#### Given records

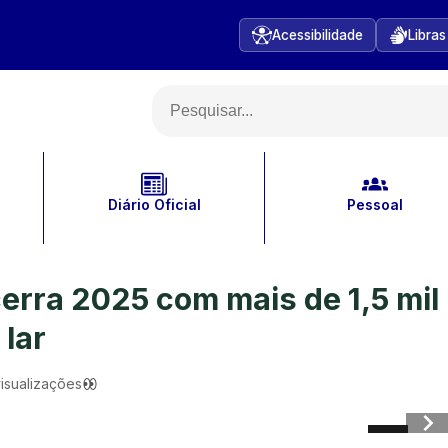
Acessibilidade
Libras
Diário Oficial
Pessoal
erra 2025 com mais de 1,5 mil
 lar
isualizações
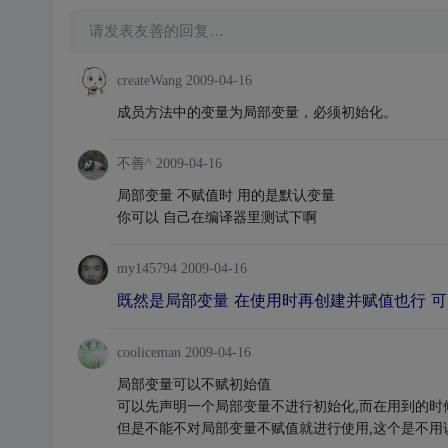
请发表友善的回复…
createWang
2009-04-16
成员方法中的变量为局部变量，必须初始化。
不善^
2009-04-16
局部变量 不赋值时 用的是默认变量
你可以 自己在编译器里测试下啊
my145794
2009-04-16
既然是局部变量 在使用时再创建并赋值也行 可以
cooliceman
2009-04-16
局部变量可以不赋初始值
可以先声明一个局部变量不进行初始化,而在用到的时
但是不能不对局部变量不赋值就进行使用,这个是不用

#### Problem statement
Reproduce the text read from the pages in all of the records, substituting "2009-04-17" for every occurrence of "2009-04-16" and leaving everything else unchanged. Leave the pictures out of your answer.

#### Reply
Acessibilidade
Libras
Diário Oficial
Pessoal
erra 2025 com mais de 1,5 mil
 lar
isualizações
请发表友善的回复…
createWang
2009-04-17
成员方法中的变量为局部变量，必须初始化。
不善^
2009-04-17
局部变量 不赋值时 用的是默认变量
你可以 自己在编译器里测试下啊
my145794
2009-04-17
既然是局部变量 在使用时再创建并赋值也行 可以
cooliceman
2009-04-17
局部变量可以不赋初始值
可以先声明一个局部变量不进行初始化,而在用到的时
但是不能不对局部变量不赋值就进行使用,这个是不用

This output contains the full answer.